** SELECTION **

A big part of research is understanding your company’s current brand, the target market, your company’s position in the market, and your competitive landscape. These insights will feed into your rebranding strategy. Moreover, if you are taking help of a branding agency, then they will benefit from the research. Your content catalog can speed up this process for your internal stakeholders and your external rebranding partners.

  • The current assets will help inform the research participants about your company’s current positioning, and branding.
  • Recent market news, analyst research, customer case studies and win/loss analysis will help get a pulse on your company’s target market.
  • The performance of your recent webinars, blogs, and whitepapers will help you gauge the market sentiment of your current brand.

Plan & Document

When planning, you need to answer two important questions for the stakeholders and senior management.

  • What are we rebranding?
  • What is the estimated cost of the rebranding exercise?

A content catalog can cut down the emotional noise and help quantify your effort upfront in the planning phase. Furthermore, it can offer you options to manage the estimated cost of the exercise. E.g., you can prioritize where you spend on rebranding. If you are anchoring the rebranding exercise on a specific solution, you can spend more dollars on creating and rebranding digital assets for that solution than refresh all your digital assets.

Additionally, your content catalog can help you plan a phase-wise rebranding exercise. This iterative approach can reduce the initial budgeted cost. Senior management wants to see results before they sign a big check. An iterative approach delivers results on a faster timeline without spending significant dollars.

** DATA LINES **
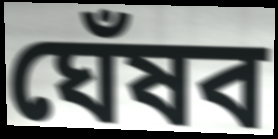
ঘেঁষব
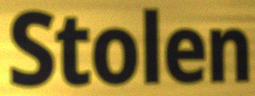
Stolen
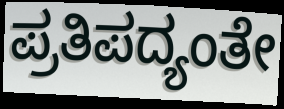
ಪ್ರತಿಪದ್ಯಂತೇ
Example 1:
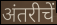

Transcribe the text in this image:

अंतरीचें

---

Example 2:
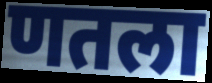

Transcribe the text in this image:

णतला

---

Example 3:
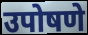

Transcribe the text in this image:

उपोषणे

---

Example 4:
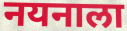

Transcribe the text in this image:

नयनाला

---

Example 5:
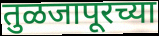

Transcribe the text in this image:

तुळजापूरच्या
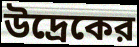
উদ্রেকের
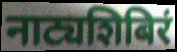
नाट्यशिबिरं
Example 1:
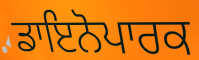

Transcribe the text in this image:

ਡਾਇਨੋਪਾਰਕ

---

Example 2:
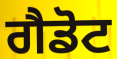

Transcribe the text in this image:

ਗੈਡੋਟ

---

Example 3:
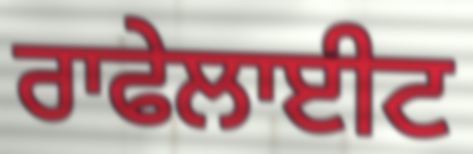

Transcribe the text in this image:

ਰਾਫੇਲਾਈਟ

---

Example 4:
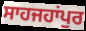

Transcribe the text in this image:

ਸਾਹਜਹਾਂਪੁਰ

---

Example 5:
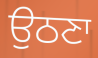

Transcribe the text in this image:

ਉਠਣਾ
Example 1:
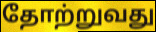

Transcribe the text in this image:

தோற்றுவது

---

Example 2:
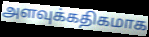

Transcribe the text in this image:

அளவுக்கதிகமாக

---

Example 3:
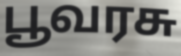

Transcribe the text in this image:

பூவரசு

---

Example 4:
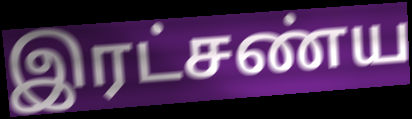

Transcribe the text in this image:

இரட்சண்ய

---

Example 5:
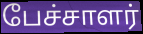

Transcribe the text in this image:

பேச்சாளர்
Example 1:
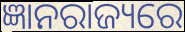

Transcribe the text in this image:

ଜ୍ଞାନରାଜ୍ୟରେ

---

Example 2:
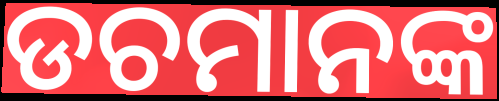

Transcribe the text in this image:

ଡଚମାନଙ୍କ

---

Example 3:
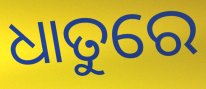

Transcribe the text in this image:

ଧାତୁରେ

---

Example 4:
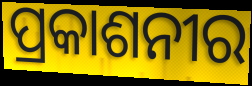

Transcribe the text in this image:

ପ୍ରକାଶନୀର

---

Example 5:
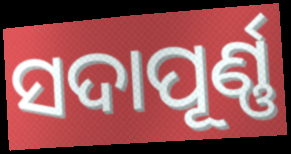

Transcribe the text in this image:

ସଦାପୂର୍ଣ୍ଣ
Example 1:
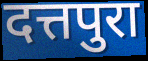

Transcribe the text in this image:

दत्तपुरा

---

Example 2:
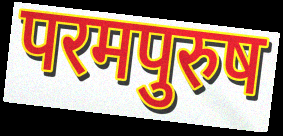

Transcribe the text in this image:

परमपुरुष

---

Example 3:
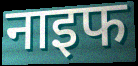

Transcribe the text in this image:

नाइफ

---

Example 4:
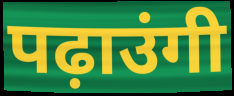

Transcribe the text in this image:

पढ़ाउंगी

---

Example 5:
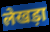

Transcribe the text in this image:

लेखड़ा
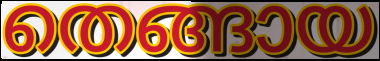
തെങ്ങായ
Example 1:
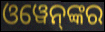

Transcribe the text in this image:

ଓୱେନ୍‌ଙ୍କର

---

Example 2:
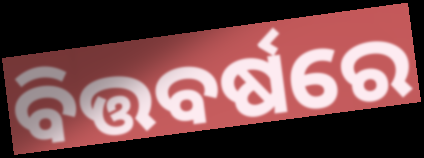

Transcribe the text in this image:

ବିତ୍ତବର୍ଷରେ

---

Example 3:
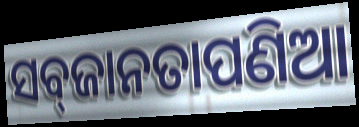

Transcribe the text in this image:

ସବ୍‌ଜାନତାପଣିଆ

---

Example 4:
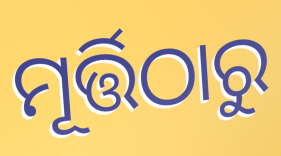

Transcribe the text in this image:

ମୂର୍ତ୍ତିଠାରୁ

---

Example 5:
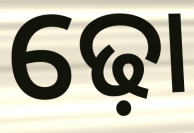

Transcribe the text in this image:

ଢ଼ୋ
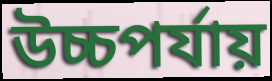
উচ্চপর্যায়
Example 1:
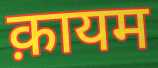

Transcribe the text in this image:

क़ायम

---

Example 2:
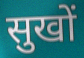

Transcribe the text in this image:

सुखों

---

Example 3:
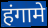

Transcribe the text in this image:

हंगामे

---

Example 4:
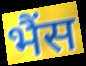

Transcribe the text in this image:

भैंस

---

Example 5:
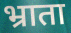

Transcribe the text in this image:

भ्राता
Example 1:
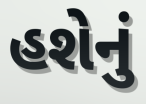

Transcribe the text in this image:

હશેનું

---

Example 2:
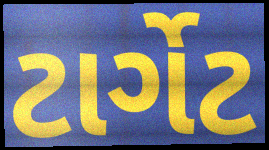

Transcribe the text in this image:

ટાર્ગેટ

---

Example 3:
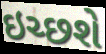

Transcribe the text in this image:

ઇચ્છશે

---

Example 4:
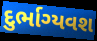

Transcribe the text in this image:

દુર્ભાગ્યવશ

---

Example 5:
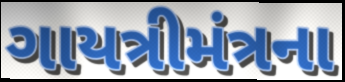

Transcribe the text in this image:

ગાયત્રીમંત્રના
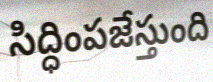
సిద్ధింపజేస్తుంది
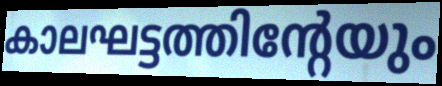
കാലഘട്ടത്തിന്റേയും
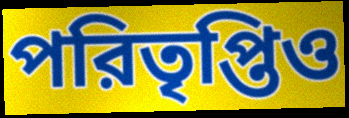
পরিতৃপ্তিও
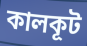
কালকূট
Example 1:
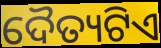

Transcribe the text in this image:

** EXERCISE SET **
1. Reproduce everything in the rebranding passage from "Plan & Document" down to "your digital assets.".
2. Answer these questions from the rebranding passage:
(a) What will help you gauge the market sentiment of your current brand?
(b) If you are taking help of an outside party, who will benefit from the research?
(c) What does senior management want to see before they sign a big check?
The data comes from a separate source.

** ANSWERS TO THE TASKS **
1.
Plan & Document

When planning, you need to answer two important questions for the stakeholders and senior management.

  • What are we rebranding?
  • What is the estimated cost of the rebranding exercise?

A content catalog can cut down the emotional noise and help quantify your effort upfront in the planning phase. Furthermore, it can offer you options to manage the estimated cost of the exercise. E.g., you can prioritize where you spend on rebranding. If you are anchoring the rebranding exercise on a specific solution, you can spend more dollars on creating and rebranding digital assets for that solution than refresh all your digital assets.

2.
(a) The performance of your recent webinars, blogs, and whitepapers.
(b) A branding agency.
(c) Results.